→ Saved data entries

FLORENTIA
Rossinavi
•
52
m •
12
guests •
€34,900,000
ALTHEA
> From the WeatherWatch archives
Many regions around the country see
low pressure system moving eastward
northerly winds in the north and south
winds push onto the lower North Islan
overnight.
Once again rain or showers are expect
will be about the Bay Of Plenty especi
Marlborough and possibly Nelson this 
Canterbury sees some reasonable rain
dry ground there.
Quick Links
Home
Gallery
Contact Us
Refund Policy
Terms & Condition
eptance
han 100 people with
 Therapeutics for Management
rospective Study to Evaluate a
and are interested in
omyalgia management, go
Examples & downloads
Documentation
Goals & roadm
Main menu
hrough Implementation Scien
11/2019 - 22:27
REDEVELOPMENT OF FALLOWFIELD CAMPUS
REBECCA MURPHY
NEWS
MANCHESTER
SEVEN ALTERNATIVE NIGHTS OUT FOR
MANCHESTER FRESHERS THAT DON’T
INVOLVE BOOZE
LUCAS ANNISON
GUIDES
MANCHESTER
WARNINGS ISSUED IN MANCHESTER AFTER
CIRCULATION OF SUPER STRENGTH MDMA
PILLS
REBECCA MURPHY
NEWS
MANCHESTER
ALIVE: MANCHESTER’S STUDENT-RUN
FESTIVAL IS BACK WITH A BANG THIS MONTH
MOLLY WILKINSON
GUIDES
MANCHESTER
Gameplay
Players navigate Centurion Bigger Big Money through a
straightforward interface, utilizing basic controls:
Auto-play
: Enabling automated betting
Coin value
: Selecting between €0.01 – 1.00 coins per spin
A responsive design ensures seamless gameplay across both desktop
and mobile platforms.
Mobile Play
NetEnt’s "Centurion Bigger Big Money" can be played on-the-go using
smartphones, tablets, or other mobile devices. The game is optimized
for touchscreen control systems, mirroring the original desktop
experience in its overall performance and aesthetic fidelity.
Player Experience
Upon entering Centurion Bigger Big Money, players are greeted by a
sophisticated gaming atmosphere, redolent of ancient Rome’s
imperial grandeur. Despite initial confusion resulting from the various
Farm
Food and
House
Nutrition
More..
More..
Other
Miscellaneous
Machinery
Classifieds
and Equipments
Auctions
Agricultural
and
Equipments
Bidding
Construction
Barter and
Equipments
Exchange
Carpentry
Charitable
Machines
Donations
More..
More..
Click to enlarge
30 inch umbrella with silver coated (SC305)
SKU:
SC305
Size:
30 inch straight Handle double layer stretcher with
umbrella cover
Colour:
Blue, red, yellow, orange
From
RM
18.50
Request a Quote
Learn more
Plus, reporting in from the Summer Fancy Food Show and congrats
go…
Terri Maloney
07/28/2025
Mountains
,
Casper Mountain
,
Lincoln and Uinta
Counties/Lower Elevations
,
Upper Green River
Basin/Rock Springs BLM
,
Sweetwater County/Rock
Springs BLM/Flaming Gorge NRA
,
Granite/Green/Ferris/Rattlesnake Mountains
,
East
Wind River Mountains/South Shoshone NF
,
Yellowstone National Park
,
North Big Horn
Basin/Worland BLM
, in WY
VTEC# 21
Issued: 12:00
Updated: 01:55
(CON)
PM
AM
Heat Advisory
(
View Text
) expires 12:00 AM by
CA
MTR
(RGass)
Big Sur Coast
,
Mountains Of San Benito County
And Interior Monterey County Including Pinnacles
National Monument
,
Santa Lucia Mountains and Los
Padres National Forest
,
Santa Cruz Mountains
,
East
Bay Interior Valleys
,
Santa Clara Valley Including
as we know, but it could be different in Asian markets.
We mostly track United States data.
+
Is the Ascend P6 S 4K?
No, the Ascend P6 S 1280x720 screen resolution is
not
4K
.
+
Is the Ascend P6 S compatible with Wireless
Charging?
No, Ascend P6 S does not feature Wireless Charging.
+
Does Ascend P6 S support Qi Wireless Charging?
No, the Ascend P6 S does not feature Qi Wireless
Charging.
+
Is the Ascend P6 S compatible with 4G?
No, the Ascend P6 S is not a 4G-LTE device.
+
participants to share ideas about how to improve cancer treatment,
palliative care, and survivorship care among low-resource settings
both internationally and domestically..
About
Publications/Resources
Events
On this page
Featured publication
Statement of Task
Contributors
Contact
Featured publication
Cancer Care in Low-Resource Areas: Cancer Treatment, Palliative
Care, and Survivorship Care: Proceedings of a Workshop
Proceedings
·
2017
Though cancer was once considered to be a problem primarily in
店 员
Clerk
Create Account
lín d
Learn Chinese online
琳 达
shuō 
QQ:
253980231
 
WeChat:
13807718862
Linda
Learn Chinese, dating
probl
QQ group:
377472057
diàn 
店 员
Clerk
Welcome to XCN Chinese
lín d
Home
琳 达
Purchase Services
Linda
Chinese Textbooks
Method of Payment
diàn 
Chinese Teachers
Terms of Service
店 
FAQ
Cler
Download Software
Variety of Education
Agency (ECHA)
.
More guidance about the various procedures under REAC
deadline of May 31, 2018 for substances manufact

→ Problem to work on
Show every line of the data in which the word "Mountains" appears.

→ Answer
Mountains
Granite/Green/Ferris/Rattlesnake Mountains
Wind River Mountains/South Shoshone NF
Mountains Of San Benito County
Santa Lucia Mountains and Los
Santa Cruz Mountains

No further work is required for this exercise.